How the Just-in-Time inventory model may benefit animal feed manufacturers
The animal nutrition and feed industry is worth an annual £4.4bn to the UK economy. The UK has approximately 200,000 animal feed businesses involved in importing, producing, handling, storing and distributing animal feed.
Animal food production is not only important to the welfare of our pets and livestock, but also critical to the human food chain, it has implications for the composition and quality of livestock products such as milk, meat and eggs that people consume.
Traditionally manufacturers have forecasted demand for their products into the future and then have attempted to smooth out production to meet that forecasted demand. At the same time, they have also attempted to keep everyone as busy as possible producing output so as to maximise “efficiency” and reduce costs. This type of production involves holding high inventories, often tying up space and cash flow.
Storing raw materials and finished goods for any length of time in any business can lead to high storage costs, an increased head count to manage the storage and the implementation and management of storing processes.

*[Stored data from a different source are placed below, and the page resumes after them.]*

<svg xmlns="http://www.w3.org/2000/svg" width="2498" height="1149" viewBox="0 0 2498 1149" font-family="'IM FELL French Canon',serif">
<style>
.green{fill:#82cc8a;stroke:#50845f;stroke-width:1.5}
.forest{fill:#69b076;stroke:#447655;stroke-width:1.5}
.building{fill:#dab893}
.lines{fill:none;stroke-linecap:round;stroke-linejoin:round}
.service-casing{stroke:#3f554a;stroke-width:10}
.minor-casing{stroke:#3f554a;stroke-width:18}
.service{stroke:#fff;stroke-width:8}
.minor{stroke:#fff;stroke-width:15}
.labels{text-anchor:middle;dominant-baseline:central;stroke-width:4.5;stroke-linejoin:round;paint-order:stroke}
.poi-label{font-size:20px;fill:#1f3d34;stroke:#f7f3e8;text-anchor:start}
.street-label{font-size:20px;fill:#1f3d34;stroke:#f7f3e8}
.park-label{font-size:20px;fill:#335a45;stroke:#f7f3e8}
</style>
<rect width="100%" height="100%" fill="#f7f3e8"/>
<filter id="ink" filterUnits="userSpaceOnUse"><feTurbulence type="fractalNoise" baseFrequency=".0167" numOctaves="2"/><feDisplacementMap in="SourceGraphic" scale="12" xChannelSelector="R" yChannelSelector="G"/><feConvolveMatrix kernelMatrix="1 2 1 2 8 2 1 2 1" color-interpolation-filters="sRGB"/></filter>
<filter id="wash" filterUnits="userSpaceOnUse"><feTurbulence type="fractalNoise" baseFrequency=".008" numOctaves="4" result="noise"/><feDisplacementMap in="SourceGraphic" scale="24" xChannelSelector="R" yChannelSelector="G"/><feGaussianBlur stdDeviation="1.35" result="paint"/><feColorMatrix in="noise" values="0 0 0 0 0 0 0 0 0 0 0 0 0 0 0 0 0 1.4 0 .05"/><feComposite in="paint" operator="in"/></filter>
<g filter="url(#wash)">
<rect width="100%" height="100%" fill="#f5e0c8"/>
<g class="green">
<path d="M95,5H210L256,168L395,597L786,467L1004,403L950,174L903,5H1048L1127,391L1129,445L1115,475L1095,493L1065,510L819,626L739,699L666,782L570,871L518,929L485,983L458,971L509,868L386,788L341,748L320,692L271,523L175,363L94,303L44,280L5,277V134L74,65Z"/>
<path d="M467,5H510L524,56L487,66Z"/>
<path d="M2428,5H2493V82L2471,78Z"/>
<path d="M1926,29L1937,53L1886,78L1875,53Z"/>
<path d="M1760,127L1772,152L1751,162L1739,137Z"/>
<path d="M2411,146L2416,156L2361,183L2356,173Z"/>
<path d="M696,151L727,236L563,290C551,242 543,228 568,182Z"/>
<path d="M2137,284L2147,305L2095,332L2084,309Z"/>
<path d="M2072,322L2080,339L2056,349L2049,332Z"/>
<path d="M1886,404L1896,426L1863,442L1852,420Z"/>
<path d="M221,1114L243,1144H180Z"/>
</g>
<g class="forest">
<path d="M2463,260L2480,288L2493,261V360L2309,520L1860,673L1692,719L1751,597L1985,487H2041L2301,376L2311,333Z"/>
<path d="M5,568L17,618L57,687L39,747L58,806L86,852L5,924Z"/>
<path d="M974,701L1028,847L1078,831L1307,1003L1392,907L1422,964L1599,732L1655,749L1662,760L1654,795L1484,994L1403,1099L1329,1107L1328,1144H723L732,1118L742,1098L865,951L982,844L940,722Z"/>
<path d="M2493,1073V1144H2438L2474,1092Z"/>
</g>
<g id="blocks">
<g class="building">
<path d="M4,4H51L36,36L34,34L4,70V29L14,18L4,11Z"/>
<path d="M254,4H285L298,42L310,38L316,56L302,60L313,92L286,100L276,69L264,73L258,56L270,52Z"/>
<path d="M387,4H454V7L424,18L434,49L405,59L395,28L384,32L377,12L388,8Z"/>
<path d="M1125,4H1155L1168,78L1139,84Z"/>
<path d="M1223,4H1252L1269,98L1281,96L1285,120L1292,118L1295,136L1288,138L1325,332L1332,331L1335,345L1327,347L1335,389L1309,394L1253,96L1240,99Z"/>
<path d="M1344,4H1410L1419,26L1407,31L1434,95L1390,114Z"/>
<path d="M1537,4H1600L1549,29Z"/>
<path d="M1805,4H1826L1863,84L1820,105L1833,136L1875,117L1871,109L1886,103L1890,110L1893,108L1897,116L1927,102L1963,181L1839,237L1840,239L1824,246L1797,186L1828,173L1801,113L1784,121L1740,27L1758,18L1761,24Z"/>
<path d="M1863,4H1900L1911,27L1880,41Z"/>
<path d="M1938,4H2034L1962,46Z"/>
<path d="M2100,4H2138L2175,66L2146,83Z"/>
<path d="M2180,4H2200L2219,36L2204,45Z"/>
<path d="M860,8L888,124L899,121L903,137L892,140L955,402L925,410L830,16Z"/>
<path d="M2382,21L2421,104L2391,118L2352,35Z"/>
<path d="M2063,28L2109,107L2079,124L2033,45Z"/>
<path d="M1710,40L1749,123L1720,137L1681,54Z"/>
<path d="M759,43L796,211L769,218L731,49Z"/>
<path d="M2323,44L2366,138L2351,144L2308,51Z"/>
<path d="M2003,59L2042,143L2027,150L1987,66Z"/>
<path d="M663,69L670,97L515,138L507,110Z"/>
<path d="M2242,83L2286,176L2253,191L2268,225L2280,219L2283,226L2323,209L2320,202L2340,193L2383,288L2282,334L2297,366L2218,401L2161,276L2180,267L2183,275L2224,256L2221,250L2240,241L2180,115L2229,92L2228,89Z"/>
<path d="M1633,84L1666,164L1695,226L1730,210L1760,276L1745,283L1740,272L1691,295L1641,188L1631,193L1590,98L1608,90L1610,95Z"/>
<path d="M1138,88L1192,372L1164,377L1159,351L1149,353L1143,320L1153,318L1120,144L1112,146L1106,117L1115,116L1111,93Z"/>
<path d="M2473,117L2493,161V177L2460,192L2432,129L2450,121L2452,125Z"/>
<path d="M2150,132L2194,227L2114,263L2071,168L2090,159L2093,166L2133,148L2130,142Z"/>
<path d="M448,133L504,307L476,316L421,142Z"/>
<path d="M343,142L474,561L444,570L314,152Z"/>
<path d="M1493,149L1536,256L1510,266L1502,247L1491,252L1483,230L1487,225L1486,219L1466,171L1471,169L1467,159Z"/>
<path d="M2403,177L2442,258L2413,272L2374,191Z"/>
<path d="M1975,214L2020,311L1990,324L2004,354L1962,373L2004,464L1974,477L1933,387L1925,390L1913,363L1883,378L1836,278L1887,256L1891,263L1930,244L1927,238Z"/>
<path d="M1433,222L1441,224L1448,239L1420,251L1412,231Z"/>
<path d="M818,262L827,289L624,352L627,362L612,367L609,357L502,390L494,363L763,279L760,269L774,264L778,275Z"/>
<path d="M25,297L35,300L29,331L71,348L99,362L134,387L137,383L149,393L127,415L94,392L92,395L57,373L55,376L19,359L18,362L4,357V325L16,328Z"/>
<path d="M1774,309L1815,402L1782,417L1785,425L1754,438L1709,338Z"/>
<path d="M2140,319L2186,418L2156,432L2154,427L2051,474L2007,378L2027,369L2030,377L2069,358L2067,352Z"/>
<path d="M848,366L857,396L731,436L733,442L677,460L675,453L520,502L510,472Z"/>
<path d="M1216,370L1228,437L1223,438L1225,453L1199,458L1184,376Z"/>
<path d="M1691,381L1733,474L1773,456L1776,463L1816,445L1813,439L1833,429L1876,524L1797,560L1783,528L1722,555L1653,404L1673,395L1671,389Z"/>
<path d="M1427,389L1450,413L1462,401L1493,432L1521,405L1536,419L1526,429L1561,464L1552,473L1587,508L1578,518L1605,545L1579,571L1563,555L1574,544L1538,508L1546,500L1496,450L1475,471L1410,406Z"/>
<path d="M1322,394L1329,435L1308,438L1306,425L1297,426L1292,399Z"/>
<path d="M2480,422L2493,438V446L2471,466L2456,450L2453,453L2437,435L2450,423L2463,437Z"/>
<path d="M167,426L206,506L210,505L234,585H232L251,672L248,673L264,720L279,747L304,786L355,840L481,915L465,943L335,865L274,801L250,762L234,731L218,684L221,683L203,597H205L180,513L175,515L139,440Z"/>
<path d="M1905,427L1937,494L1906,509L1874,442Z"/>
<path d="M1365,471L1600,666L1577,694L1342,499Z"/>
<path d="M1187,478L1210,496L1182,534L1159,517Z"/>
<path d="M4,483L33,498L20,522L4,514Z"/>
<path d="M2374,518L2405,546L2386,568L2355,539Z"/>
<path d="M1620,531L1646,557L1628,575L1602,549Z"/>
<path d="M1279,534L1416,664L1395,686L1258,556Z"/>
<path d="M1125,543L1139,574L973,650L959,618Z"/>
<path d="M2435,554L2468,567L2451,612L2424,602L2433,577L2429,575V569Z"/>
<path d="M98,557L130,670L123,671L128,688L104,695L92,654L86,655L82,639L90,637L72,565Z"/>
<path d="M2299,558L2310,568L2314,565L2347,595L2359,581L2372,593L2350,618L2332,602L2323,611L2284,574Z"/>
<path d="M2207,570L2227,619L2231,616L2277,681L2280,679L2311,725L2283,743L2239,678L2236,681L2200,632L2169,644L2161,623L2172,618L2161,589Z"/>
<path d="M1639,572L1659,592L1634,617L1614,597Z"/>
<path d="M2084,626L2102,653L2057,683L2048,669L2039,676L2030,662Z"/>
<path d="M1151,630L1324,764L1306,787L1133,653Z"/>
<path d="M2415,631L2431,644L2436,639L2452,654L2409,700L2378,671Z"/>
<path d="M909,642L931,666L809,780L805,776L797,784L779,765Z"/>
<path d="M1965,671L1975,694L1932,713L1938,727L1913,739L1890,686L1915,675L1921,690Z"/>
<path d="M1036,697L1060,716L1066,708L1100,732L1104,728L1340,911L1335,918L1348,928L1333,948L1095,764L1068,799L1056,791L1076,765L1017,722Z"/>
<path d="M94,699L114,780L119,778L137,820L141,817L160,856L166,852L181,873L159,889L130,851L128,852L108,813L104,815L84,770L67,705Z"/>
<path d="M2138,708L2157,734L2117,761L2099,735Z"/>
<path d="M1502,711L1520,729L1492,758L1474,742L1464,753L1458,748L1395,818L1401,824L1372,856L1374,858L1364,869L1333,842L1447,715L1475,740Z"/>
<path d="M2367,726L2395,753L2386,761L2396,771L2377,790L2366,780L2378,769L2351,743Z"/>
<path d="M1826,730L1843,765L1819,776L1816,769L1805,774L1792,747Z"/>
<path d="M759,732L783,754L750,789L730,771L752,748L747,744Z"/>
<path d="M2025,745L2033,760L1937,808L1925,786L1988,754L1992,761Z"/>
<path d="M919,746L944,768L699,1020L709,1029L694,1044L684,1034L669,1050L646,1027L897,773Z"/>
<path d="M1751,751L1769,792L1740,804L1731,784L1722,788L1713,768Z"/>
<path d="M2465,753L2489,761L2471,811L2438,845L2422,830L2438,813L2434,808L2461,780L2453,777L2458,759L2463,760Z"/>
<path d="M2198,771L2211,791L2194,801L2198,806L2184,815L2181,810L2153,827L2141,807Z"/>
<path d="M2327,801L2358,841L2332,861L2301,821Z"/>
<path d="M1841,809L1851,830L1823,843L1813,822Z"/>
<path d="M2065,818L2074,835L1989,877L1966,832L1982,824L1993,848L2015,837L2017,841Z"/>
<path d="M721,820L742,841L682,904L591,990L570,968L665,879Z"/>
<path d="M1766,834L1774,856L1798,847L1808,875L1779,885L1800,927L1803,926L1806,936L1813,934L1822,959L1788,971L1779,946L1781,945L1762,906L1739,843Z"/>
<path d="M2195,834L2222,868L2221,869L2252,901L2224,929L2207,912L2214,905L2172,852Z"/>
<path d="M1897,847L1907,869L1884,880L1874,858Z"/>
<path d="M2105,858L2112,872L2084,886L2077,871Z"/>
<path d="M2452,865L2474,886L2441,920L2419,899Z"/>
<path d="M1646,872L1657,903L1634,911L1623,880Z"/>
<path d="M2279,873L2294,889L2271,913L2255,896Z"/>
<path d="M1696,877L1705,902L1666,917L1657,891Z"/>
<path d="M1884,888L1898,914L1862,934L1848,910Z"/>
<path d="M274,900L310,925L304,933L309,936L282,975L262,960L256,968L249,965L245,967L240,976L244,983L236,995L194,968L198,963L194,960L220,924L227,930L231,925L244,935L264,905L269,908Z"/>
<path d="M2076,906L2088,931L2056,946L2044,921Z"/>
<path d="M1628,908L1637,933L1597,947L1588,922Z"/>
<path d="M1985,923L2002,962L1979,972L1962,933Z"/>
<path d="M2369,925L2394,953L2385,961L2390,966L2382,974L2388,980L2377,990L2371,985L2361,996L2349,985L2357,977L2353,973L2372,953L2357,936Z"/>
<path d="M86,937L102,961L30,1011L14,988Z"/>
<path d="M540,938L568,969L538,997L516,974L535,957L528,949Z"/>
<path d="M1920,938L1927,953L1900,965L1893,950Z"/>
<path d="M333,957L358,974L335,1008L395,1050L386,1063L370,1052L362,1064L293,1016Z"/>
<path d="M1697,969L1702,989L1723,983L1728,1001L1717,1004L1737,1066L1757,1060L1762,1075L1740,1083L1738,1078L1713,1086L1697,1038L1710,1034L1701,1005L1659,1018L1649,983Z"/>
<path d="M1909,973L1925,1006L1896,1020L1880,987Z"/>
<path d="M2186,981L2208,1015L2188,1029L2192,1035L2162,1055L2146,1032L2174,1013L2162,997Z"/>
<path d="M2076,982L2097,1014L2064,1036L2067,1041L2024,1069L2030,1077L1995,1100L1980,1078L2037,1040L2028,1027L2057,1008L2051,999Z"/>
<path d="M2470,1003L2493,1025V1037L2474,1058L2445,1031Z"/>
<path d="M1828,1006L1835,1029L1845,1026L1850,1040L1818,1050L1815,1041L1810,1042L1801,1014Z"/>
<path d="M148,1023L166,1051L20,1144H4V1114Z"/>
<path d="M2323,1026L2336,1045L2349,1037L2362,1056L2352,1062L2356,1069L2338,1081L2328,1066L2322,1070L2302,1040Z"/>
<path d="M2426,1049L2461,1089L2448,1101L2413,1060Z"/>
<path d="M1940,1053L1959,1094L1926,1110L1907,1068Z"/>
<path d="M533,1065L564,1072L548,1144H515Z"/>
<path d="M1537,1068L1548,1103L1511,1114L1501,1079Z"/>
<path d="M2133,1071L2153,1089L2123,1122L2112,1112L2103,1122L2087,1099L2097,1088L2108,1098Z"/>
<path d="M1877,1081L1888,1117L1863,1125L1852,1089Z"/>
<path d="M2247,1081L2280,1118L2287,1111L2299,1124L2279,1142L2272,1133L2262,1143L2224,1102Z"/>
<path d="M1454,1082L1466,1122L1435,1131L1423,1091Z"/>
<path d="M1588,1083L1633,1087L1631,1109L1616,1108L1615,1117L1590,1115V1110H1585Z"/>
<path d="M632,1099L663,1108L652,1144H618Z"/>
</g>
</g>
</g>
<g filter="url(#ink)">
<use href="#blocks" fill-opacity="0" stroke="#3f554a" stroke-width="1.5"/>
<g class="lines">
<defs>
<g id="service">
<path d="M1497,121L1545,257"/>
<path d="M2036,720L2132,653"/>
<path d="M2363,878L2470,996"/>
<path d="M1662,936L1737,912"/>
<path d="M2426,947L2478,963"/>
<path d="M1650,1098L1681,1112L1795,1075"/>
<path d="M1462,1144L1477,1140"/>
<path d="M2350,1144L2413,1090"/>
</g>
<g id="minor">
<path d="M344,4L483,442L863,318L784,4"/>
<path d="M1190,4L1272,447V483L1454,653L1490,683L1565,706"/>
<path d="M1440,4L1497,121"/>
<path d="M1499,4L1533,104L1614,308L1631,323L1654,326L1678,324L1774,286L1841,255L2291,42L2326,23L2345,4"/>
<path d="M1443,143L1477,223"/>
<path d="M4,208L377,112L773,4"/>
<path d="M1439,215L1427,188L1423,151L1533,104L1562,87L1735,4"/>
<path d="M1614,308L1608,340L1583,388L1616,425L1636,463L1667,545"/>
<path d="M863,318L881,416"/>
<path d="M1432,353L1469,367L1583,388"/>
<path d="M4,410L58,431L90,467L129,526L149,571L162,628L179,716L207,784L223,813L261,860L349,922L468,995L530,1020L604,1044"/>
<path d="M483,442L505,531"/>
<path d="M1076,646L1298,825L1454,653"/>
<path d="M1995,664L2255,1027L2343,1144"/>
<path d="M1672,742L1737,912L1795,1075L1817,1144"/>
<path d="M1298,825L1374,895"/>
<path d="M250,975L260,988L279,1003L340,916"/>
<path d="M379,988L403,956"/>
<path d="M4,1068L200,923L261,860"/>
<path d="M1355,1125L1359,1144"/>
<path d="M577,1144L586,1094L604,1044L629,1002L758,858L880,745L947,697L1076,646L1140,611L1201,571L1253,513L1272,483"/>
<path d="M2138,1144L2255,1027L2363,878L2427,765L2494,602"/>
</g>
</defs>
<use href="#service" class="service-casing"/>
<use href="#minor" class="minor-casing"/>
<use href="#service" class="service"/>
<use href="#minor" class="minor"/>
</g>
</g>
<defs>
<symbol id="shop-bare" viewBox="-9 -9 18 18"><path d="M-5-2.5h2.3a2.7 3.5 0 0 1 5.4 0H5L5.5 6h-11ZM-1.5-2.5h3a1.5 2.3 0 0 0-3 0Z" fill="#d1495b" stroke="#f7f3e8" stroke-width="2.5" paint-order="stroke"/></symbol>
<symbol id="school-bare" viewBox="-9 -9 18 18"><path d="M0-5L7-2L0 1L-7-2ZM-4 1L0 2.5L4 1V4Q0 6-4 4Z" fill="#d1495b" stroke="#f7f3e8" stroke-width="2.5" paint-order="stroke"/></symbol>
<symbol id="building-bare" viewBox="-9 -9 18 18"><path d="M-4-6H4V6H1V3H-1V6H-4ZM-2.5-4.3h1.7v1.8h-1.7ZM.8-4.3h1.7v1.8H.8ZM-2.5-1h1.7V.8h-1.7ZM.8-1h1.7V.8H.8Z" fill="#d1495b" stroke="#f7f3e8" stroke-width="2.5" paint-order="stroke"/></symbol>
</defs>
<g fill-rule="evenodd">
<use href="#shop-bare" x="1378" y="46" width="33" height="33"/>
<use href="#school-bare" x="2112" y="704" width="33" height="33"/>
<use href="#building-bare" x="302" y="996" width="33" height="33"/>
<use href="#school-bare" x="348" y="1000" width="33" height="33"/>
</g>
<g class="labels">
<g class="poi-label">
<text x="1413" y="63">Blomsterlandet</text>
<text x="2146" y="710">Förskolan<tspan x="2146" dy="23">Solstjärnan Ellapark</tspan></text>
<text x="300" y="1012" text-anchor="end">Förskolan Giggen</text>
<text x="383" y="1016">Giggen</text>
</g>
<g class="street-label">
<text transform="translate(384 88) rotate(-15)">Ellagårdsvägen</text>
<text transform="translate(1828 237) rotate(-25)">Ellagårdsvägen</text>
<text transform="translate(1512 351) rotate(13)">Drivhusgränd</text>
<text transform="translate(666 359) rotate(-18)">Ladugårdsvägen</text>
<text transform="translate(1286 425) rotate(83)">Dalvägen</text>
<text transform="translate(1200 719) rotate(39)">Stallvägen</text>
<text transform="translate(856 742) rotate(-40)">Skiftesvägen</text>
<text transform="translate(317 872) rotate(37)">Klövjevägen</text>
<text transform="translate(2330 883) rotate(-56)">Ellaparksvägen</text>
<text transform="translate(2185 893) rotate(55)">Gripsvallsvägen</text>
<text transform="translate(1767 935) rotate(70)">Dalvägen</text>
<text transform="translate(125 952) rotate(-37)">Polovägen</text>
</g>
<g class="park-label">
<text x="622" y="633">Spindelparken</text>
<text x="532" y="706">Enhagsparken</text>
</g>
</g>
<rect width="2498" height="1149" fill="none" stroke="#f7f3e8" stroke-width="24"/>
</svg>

Storage can also create losses such as accidental damage, handling damage, obsolete stock and issues due to poor rotation.
It is not just a matter of acquiring space and implementing procedures to store the goods, it is a far more complex issue and may contribute to rising costs in terms of inspection, prevention and control further down the supply chain and accounts for some of the biggest losses to animal feed production.
In the case of animal feed, losses fall under the main categories of: weight loss; quality loss – which can lead to health risks such as contamination, and economic loss.
Standards of animal feed production in the UK are extremely high and manufacturers have to adhere to strict guidelines, polices and regulations, so if product is stored, economical losses occur in the management, inspection, prevention and control of the feed to maintain the required standards.
In order to minimise these losses during storage, strict control must be taken of climate, hygiene, humidity, oxidisation, chemical changes in the atmosphere, turnover and rotation, traceability and the physical stacking of goods; all of these controls contributing to increasing costs.
Producing goods to order can reduce inventory investment and waste. Producing goods to forecast may result in production runs being very long, with manufacturers believing that they are maximising efficiency. The problem with long production runs is that issues are often identified late in the process, whether that be an ingredients error or a potential cross-contamination risk, many tonnes of product might have to be scrapped. Worse case scenario is that product has already been shipped, meaning a costly re-call, potential public relations disaster or legal cases arising from unhealthy or deceased animals.
Just-in-time manufacturing (JIT), also known as just-in-time production or the Toyota Production System (TPS), is a production and inventory strategy that companies employ to increase efficiency and decrease waste by receiving goods only as they are needed in the production process, thereby reducing inventory costs from the storage of raw materials and work-in-progress. Just-in-Time means producing what is needed, when it is needed, and in the amount needed.
The shorter production runs associated with JIT manufacturing enables quicker response times to specific customer orders and seasonal changes, whilst minimising inventory costs, reducing waste and mitigating many of the issues associated with storage.
This method does require manufacturers to accurately forecast demand, respond to the market quickly and develop strong relationships with suppliers, creating sustainable supply chains through collaboration. The just-in-time inventory model, by design, enables manufacturers be more efficient with their supply chains, lowering costs throughout the production process.
With this in mind, if animal feed manufacturers were considering the JIT model, they would need a reliable production platform, minimising the risk of production disruption, otherwise they may fail to deliver. With JIT there needs to be contingency built in with production schedules and order delivery dates.